Foitn
Foitn

Reputation: 746

Float epsilon is different in c++ than c#

So small question, I've been looking into moving part of my C# code to C++ for performance reasons. Now when I look at my float.Epsilon in C# its value is different from my C++ value.

In C# the value, as described by microsoft is 1.401298E-45.

In C++ the value, as described by cppreferences is 1.19209e-07;

How can it be that the smallest possible value for a float/single can be different between these languages?

If I'm correct, the binary values should be equal in terms of number of bytes an maybe even their binary values. Or am I looking at this the wrong way?

Hope someone can help me, thanks!

Upvotes: 3

Views: 1428

Answers (3)

Dave Doknjas
Dave Doknjas

Reputation: 6542

From the link you referenced, you should use the value FLT_TRUE_MIN ("minimum positive value of float") if you want something similar to .NET Single.Epsilon ("smallest positive single value that is greater than zero").

Upvotes: 0

DownloadPizza
DownloadPizza

Reputation: 3466

C++

Returns the machine epsilon, that is, the difference between 1.0 and the next value representable by the floating-point type T. https://en.cppreference.com/w/cpp/types/numeric_limits/epsilon

C#

Represents the smallest positive Single value that is greater than zero. This field is constant. https://learn.microsoft.com/en-us/dotnet/api/system.single.epsilon?view=net-5.0

Conclusion

C# has next value from 0, C++ has next from 1. Two completely different things.

Edit: The other answer is probably more correct

Upvotes: 2

Matthew Watson
Matthew Watson

Reputation: 109862

The second value you quoted is the machine epsilon for IEEE binary32 values.

The first value you quoted is NOT the machine epsilon.
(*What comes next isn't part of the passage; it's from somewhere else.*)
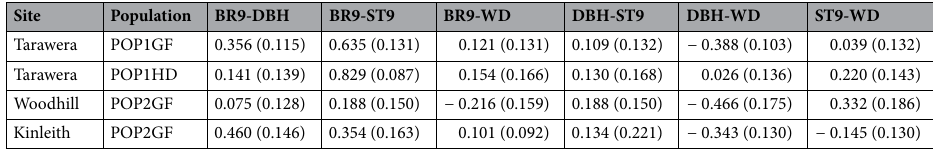
Table 1. Pedigree-based genetic correlation estimates and their standard errors (in parentheses).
From the documentation you linked:

The value of the Epsilon property is not equivalent to machine epsilon, which represents the upper bound of the relative error due to rounding in floating-point arithmetic.

From the wiki Variant Definitions section for machine epsilon:

The IEEE standard does not define the terms machine epsilon and unit roundoff, so differing definitions of these terms are in use, which can cause some confusion.

...

The following different definition is much more widespread outside academia: Machine epsilon is defined as the difference between 1 and the next larger floating point number.

The C# documentation is using that variant definition.

So the answer is that you are comparing two different types of Epsilon.